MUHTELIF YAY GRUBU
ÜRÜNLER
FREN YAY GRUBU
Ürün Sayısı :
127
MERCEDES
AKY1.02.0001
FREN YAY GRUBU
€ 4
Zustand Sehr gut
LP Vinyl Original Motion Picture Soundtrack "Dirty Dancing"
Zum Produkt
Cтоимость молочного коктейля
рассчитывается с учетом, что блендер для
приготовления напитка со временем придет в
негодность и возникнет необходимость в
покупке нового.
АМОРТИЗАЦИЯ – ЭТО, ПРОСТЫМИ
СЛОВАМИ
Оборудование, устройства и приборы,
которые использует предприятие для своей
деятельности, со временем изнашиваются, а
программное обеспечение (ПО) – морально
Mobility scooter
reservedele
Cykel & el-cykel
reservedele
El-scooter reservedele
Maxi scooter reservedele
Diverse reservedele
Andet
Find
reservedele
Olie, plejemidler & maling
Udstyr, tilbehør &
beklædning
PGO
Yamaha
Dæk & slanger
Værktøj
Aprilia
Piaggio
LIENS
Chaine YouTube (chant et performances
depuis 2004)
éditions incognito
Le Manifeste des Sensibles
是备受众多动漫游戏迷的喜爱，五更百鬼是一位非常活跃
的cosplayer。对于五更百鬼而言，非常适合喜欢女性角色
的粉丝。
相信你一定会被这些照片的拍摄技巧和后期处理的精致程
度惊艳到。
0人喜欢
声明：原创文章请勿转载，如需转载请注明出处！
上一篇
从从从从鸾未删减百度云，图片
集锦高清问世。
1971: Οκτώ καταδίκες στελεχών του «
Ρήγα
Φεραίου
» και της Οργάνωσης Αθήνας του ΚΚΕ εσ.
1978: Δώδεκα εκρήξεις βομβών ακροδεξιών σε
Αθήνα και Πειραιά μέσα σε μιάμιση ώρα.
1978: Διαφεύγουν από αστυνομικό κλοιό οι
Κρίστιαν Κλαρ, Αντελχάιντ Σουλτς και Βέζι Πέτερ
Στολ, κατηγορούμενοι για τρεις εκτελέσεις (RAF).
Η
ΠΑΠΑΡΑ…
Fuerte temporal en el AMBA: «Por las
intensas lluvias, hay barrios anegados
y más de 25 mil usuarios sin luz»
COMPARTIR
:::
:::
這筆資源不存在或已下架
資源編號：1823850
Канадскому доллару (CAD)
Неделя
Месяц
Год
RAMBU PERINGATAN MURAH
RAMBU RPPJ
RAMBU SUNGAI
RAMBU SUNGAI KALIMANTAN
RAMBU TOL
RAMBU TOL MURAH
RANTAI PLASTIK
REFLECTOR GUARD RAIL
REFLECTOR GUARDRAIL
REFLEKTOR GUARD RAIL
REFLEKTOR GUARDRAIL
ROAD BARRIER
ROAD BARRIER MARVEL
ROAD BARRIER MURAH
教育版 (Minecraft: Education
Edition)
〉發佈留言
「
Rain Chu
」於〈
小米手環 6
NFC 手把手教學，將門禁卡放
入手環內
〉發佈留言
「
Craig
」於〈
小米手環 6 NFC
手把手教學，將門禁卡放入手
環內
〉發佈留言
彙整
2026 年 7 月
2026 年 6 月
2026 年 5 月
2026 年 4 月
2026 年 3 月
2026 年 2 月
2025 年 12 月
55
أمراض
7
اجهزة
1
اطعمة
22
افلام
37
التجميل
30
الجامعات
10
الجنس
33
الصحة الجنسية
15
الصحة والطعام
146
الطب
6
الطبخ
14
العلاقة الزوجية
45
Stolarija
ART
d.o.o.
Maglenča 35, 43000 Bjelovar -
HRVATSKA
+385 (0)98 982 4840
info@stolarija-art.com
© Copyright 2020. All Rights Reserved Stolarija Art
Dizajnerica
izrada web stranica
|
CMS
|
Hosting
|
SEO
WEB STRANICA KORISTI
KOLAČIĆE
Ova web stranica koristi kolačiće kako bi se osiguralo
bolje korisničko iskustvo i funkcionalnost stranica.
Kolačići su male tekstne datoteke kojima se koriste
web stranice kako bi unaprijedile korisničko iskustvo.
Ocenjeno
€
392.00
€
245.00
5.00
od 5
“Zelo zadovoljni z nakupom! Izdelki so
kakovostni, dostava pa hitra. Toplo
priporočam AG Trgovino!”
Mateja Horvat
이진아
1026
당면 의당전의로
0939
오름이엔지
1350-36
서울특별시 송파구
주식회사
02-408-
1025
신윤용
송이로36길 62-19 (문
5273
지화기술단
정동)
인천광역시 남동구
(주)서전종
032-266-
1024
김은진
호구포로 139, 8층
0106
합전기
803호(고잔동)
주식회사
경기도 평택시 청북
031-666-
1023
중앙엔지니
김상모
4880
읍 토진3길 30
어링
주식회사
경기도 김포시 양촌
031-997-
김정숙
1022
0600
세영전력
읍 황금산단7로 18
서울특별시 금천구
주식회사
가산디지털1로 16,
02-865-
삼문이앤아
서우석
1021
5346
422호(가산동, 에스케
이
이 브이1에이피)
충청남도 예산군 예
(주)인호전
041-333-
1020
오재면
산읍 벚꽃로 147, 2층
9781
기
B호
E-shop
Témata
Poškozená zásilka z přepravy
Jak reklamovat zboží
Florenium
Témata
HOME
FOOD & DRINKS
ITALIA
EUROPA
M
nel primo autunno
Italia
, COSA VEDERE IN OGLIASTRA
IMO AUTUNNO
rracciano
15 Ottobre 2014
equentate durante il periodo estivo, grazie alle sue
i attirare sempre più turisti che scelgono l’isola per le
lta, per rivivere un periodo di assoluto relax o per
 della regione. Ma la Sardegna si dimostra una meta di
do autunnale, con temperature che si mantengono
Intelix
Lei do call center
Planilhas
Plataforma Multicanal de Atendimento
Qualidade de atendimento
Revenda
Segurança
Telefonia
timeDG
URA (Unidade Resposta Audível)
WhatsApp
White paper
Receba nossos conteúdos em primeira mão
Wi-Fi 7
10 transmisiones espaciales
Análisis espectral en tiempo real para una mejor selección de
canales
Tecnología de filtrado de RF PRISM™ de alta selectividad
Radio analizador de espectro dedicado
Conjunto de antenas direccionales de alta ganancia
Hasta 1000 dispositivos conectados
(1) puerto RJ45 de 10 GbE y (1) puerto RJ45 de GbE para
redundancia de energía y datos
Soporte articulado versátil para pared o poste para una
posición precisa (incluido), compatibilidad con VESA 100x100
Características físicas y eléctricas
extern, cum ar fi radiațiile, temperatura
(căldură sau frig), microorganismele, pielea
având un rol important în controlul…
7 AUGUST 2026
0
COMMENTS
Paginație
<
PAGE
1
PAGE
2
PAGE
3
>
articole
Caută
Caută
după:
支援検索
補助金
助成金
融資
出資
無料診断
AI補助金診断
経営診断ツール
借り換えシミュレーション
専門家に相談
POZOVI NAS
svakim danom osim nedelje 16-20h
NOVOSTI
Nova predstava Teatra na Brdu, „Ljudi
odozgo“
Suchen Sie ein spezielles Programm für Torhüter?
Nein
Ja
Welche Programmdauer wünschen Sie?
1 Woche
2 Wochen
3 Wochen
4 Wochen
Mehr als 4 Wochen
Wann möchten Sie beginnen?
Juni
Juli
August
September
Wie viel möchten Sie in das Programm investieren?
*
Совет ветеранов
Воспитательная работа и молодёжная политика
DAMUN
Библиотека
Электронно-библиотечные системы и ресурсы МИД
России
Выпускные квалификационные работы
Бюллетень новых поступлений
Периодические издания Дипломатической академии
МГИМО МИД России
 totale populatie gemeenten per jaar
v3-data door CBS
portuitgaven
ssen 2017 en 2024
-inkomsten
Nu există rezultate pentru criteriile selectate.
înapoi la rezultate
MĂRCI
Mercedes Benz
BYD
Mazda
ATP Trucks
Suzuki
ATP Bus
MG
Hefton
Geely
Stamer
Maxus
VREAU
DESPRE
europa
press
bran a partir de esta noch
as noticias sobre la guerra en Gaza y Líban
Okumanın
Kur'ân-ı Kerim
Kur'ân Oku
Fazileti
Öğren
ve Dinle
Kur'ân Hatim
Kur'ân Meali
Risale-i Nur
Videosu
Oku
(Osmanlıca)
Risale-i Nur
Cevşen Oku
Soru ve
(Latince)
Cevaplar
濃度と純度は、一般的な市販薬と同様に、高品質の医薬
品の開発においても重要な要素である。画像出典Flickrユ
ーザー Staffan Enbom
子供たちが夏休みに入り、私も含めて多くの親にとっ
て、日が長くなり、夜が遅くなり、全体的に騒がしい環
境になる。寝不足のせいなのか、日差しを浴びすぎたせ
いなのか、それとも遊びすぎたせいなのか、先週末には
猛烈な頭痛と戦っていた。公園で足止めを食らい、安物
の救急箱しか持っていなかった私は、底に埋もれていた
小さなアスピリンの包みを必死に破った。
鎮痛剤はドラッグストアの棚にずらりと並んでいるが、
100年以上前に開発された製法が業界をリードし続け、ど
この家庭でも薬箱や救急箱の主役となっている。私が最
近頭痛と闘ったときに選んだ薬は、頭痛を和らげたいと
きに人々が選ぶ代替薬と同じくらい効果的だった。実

##############################

- ASSIGNED TASK: Render everything from the start of the material down to the line containing "рассчитывается с учетом, что блендер для", that line included, as a Markdown table with the columns Line and Content. Number each row and leave out blank lines.

- SOLUTION TO THIS PROBLEM:
| Line | Content |
|---|---|
| 1 | MUHTELIF YAY GRUBU |
| 2 | ÜRÜNLER |
| 3 | FREN YAY GRUBU |
| 4 | Ürün Sayısı : |
| 5 | 127 |
| 6 | MERCEDES |
| 7 | AKY1.02.0001 |
| 8 | FREN YAY GRUBU |
| 9 | € 4 |
| 10 | Zustand Sehr gut |
| 11 | LP Vinyl Original Motion Picture Soundtrack "Dirty Dancing" |
| 12 | Zum Produkt |
| 13 | Cтоимость молочного коктейля |
| 14 | рассчитывается с учетом, что блендер для |